I am not sure if you mean me, as I just asked a question. I wonder what the best way is to handle this disparity for international software. It seems like either you punish the Latin alphabets, or the others.
> I wonder what the best way is to handle this disparity for international software. It seems like either you punish the Latin alphabets, or the others.

there are over a million codepoints in unicode, thousands for latin and other language agnostic symbols emojis etc. utf-8 is designed to be backwards compatible with ascii, not to efficiently encode all of unicode. utf-16 is the reasonably efficient compromise for native unicode applications hence it being the internal format of strings in C# and sql server and such.

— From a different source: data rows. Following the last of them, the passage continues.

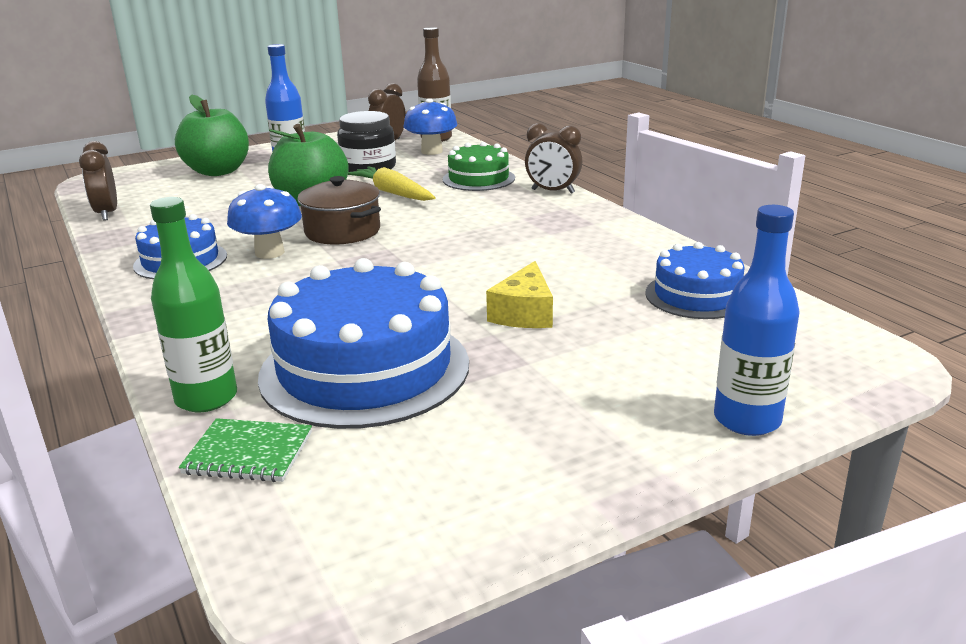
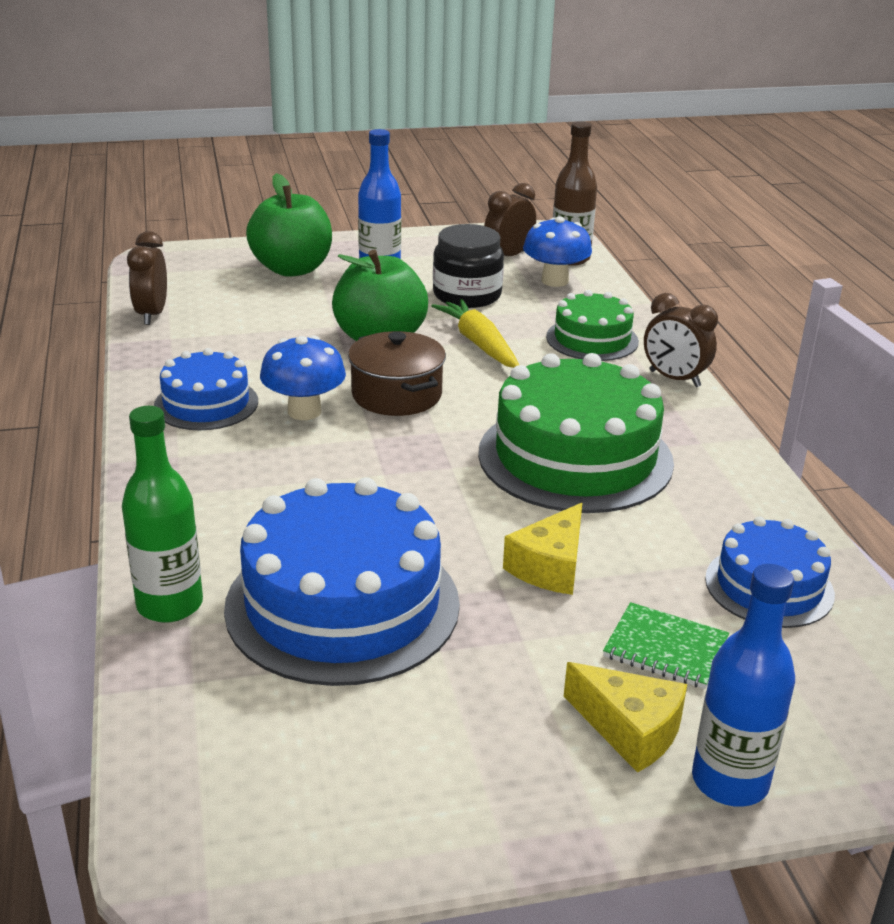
camera: 15 degrees right, 5 degrees up
green notebook [179,418,312,482] -> green notebook moved to [603,602,729,689]
none -> green cake [478,353,674,513]
none -> yellow cheese [564,662,687,773]

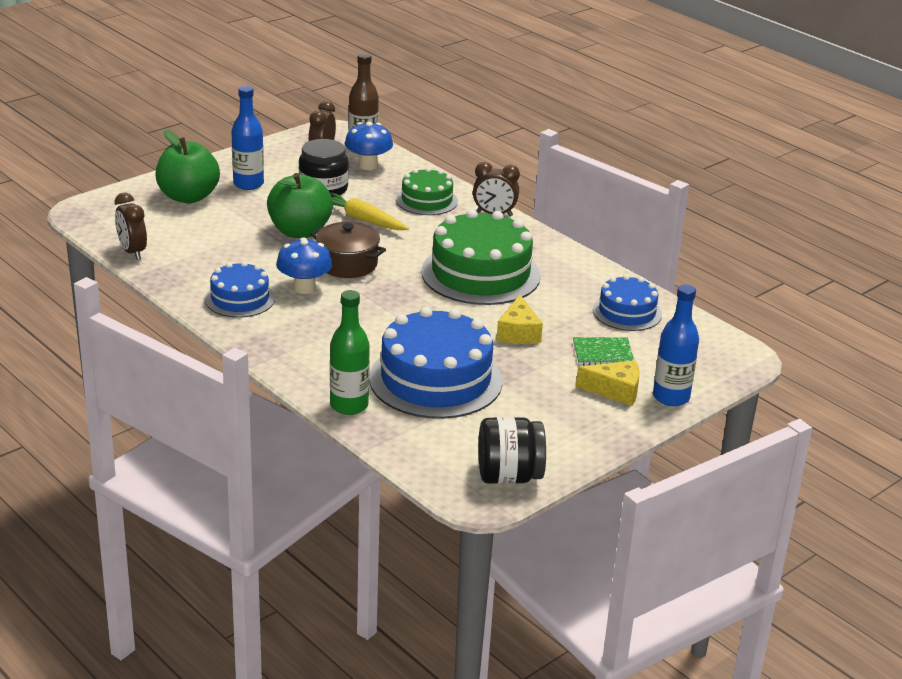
camera: 30 degrees left, 0 degrees up
none -> black jar [479,417,546,484]

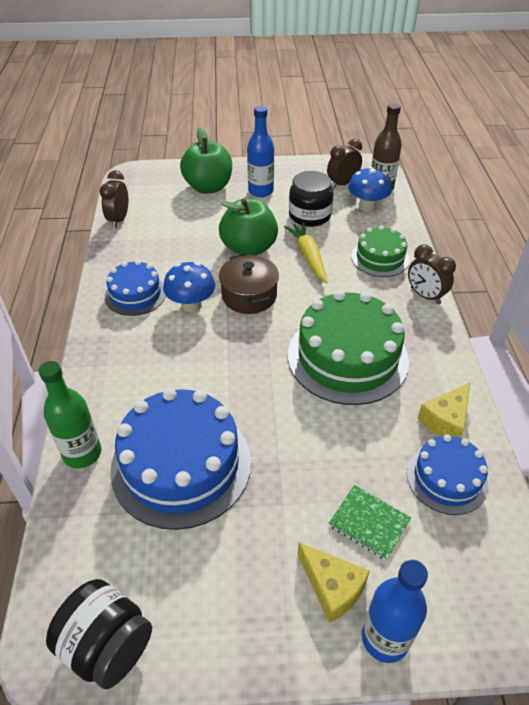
camera: 40 degrees right, 15 degrees up
yellow cheese [497,295,543,344] -> yellow cheese moved to [417,383,470,438]

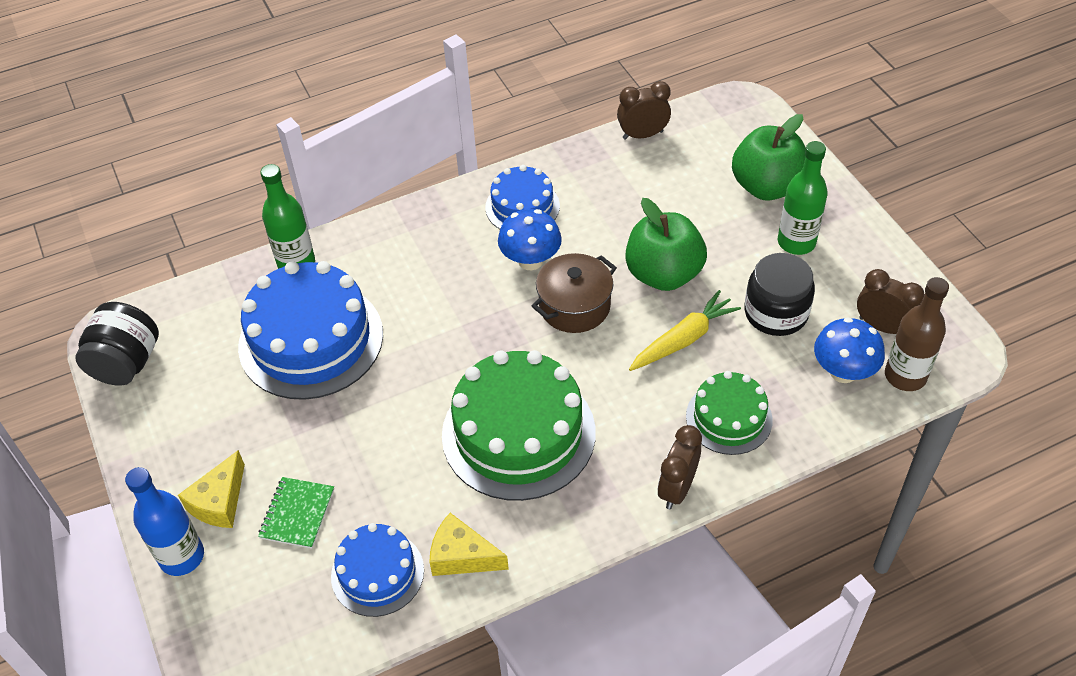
camera: 70 degrees right, 5 degrees up
blue bottle [247,106,274,197] -> green bottle [778,141,828,255]

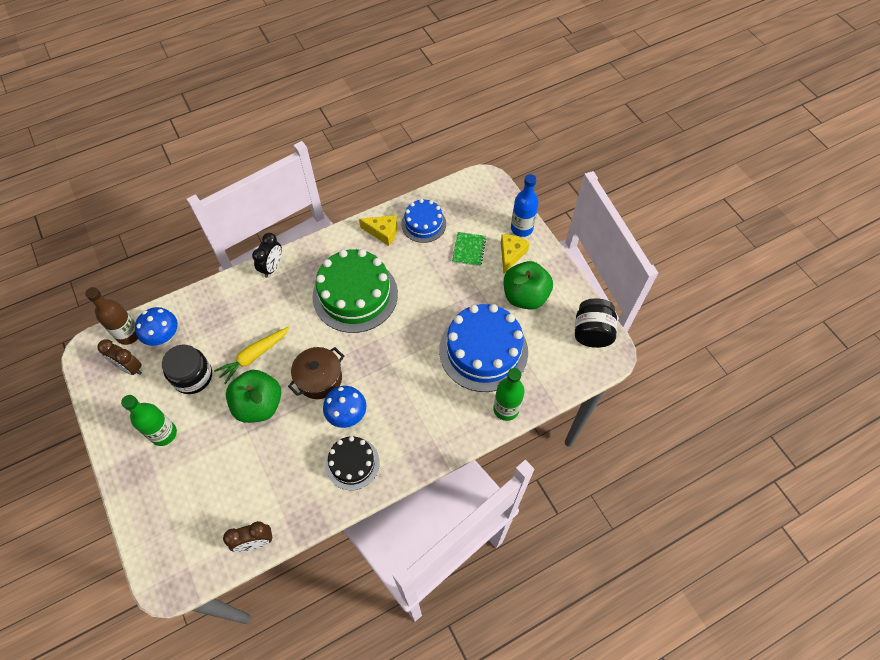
camera: 175 degrees right, 10 degrees up
blue cake [485,165,560,229] -> black cake [325,436,380,490]
brown clock [658,425,702,509] -> black clock [252,233,282,278]
green cake [686,371,773,455] -> none
green apple [732,114,806,201] -> green apple moved to [504,261,553,310]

the folks bleating about utf-8 being the best choice make the same mistake as the "utf-8 everywhere manifesto" guys: stats skewed by a web/american-centric bias - sure utf-8 is more efficient when your text is 99% markup and generally devoid of non-latin scripts, that's not my database and probably not most peoples

hn often makes me want to scream
The non sargeablilty is an optimizer deficiency IMO. It could attempt to cast just like this article is doing manually in code, if that success use index, if it fails scan and cast a million times the other way in a scan.
implicit casts should only widen to avoid quiet information loss, if the optimizer behaved as you suggest the query could return incorrect results and potentially more than expected, with even worse consequences
It should not return incorrect results, if the nvarchar only contains ascii it will cast perfectly, if it doesn't then do the slow scan path, it's a simple check and the same work its doing for every row in the current behavior except one time and more restricted. Can you give me an example of an incorrect result here?

I am not talking about the default cast behavior from nvarchar to varchar, but a specific narrow check the optimizer can use to make decision in the plan of ascii or not with no information loss because it will do the same thing as before if it does not pass the one time parameter check.

By far the most common cause of this situation is using ascii only in a nvarchar because like say in this example the client language is using an nvarchar equivalent for all strings, which is pretty much universal now days and that is the default conversion when using a sql client library, one must remember to explicitly cast rather than the db doing it for you which is the expected behavior and the source of much confusion.

This would be purely an optimization fast path check otherwise fall back to the current slow path, correct results always with much faster results if only ascii is present in the string.